By Emma Watson

Former South Bend, Ind., Mayor Pete Buttigieg made the increasingly popular “Medicare For All” plan his own during his recently ended presidential campaign by offering it to “all who want it.” 

Simply put, a public option plan is a midpoint between our more moderate status quo, where Americans have a huge range of public and private payors, and the more leftist proposals that Senators Warren and Sanders have offered up. Proponents of the Public Option, like Buttigieg, advocate for a compromise; they seek to expand government-run programs to allow more Americans to access insurance coverage through a public system, but they do not want to “force” them into the plan. The Public Option would allow middle-income adults who are old enough to vote but too young to receive Medicare the ability to buy into a government-run insurance system instead of a private or employer-sponsored plan. There are various ways to manage a system of this type, but the dominant proposals are to enable consumers to buy into existing plans (such as Medicare or Medicaid) or empower the government to create an entirely new insurance plan specifically for this population and their dependents. 

There have been modern attempts towards moving the U.S. toward a Public Option system. The most popular of these efforts was led by Michigan Senator Debbie Stabenow, who brought her bill to the Senate floor in February 2019. In this bill, Stabenow proposed lowering the age requirement for Medicare from 65 to 50. She hoped that this more centrist legislation would be a feasible plan to insure Americans and appeal to her more conservative colleagues. Unfortunately for the nearly 60 million Americans aged 50-64, Senator Stabenow’s bill never made it out of committee. 

Buttigieg hoped that “Medicare For All Who Want It”, which would build off the ACA, was America’s path toward high-quality healthcare that is more affordable for everyone. And he contended that he was the only progressive presidential candidate to offer a system that promoted both access and autonomy. The implementation of his “Medicare for All Who Want It” would allow people to maintain their private insurance plan, should that be their preference, or to opt into a public payor like Medicare. More specifically, the policy will automatically enroll individuals in public coverage if they are eligible for it (considering citizenship, income requirements, and other criteria established by Congress), subsidize others, and allow everyone else the choice of paying for coverage under the plan. The mayor explained that his administration would fund the $1.5 trillion 10-year-plan by rolling back President Trump’s tax cuts and negotiating pharmaceutical prices. 

Buttigieg’s main policy had a few substantive accouterments:

  • He addressed premium expenses. He elaborated that his administration would ensure that no American family will spend more than 8.5% of its annual income on their insurance plan, whether it be private or public. To deliver this, he would provide subsidies to all applicants. 
  • Buttigieg’s plan would cap out-of-pocket expenses for Medicare as it exists now. As it is, there is not a cap; this would limit the financial risk seniors face when accessing healthcare. 
  • He would end surprise billing. Right now Americans face predicaments associated with out-of-network services and providers at in-network facilities. Buttigieg’s plan would bill all services provided as in-network if the facility is.
  • He would cap the fees insurers can bill patients for out-of-network care to twice Medicare’s rates. This, he boasted, would lower premium costs. 
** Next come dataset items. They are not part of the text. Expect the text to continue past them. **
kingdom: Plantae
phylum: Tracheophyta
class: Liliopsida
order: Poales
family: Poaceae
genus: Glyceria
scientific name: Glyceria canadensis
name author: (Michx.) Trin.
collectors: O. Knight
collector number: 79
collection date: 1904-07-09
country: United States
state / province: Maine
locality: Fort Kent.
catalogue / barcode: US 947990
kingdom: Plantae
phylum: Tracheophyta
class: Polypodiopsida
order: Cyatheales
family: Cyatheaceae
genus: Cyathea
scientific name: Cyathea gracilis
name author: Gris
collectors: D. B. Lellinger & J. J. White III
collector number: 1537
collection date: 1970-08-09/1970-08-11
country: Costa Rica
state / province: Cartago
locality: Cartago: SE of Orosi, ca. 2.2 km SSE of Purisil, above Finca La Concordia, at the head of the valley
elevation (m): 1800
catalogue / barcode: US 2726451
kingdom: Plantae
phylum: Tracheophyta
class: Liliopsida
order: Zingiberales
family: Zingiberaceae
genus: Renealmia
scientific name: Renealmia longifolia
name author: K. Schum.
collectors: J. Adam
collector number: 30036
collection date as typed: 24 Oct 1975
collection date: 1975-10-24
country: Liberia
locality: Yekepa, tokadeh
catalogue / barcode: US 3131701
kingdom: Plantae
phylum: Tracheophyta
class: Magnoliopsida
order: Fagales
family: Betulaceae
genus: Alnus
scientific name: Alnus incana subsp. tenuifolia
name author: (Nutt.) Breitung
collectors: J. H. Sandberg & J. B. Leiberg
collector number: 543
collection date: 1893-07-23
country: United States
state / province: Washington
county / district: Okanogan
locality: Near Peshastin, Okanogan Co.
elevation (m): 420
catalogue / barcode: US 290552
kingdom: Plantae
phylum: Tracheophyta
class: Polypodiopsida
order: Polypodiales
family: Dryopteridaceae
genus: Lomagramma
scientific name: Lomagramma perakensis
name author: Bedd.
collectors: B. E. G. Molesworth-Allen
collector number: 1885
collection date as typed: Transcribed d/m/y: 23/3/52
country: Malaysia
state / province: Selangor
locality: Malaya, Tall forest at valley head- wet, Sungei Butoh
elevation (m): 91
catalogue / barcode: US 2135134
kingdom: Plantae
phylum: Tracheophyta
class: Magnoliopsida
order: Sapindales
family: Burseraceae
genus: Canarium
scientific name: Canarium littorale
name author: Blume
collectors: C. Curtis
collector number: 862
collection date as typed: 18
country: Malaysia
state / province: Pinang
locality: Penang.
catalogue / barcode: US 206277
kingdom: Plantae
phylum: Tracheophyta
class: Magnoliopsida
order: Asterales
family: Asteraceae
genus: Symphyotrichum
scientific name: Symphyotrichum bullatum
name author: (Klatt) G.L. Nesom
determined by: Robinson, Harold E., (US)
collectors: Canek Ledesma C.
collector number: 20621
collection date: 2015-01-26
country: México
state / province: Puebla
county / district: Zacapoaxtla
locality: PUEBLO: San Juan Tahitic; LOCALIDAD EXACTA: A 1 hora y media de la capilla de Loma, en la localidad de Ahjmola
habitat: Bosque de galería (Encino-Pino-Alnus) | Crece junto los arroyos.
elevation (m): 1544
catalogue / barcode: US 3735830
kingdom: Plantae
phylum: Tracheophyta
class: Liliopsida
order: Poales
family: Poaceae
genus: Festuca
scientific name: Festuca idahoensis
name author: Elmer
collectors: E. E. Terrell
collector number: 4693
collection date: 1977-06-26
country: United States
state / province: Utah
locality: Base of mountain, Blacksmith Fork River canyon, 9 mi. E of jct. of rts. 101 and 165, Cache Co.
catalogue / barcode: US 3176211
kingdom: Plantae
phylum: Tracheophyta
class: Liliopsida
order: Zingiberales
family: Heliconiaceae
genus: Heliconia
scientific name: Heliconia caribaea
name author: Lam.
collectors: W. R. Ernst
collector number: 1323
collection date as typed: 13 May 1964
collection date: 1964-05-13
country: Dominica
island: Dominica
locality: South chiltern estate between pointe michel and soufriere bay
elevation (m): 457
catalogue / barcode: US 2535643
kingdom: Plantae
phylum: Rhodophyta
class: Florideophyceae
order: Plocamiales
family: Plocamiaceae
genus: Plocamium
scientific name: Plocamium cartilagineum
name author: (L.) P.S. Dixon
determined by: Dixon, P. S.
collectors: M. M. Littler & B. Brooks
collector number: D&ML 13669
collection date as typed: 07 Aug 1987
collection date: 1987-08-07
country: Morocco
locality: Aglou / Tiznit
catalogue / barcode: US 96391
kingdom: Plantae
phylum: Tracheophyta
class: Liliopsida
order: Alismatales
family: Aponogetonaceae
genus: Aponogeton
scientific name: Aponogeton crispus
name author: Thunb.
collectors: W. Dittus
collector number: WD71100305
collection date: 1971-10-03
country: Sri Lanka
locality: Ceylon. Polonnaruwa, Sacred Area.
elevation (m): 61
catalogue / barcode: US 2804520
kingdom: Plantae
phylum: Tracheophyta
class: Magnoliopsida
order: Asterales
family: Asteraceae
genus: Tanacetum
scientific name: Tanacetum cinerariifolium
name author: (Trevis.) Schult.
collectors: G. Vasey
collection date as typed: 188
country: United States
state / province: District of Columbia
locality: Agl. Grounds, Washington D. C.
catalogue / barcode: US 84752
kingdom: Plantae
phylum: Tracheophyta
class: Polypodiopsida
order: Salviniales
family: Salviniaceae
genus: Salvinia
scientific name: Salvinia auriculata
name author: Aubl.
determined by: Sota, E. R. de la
There are some clear benefits and some obvious drawbacks to this plan. Buttigieg contributed some interesting ideas to the conversation, but like Elizabeth Warren suggested in a recent debate, his ideas may not have the specificity required to convince longstanding legislators. His plan, though, seemed to provide uniquely more choice than some of his competitors’ and would have allowed private plans to continue as they were. However, this in itself, may have some drawbacks, because it would not ameliorate the issues associated with the paperwork and administrative work required to manage so many payors. He also argued that over time this would force private insurers to drive down their rates to maintain competition with a newly robust public payor system.

Healthcare Legislative Lexicon: 

  • Medicare – a publicly-funded and government-run healthcare system, servicing those 65+, with a chronic disability, and with End Stage Renal Failure 
  • Medicaid – a publicly-funded and government-run healthcare system, servicing low-income individuals and families 
  • Out of network –  a service provider (hospital, physician, ambulance) that does not have a contract with your health insurance provider 
  • Payor – any legal entity responsible for handling claims for health care services under a state or federal medical assistance program
  • Premiums – an upfront payment made on behalf of an individual or family in order to keep their health insurance policy active
  • Surprise billing – this happens when a consumer receives care from an out-of-network provider in a situation she cannot reasonably control, such as being treated by an out-of-network anesthesiologist at an in-network hospital.
  • Universal coverage – all people and communities can use the promotive, preventive, curative, rehabilitative and palliative health services they need

Emma Watson is in her first year as an MPA-Health student at NYU Wagner. Emma’s area of interest is where social justice intersects public health, and she plans to leverage writing and communication to shape policy, inform communities, and help minority groups advocate for themselves. Her policy and advocacy skills have been leveraged through her roles at Deeds Not Words and the National Academy for State Health Policy.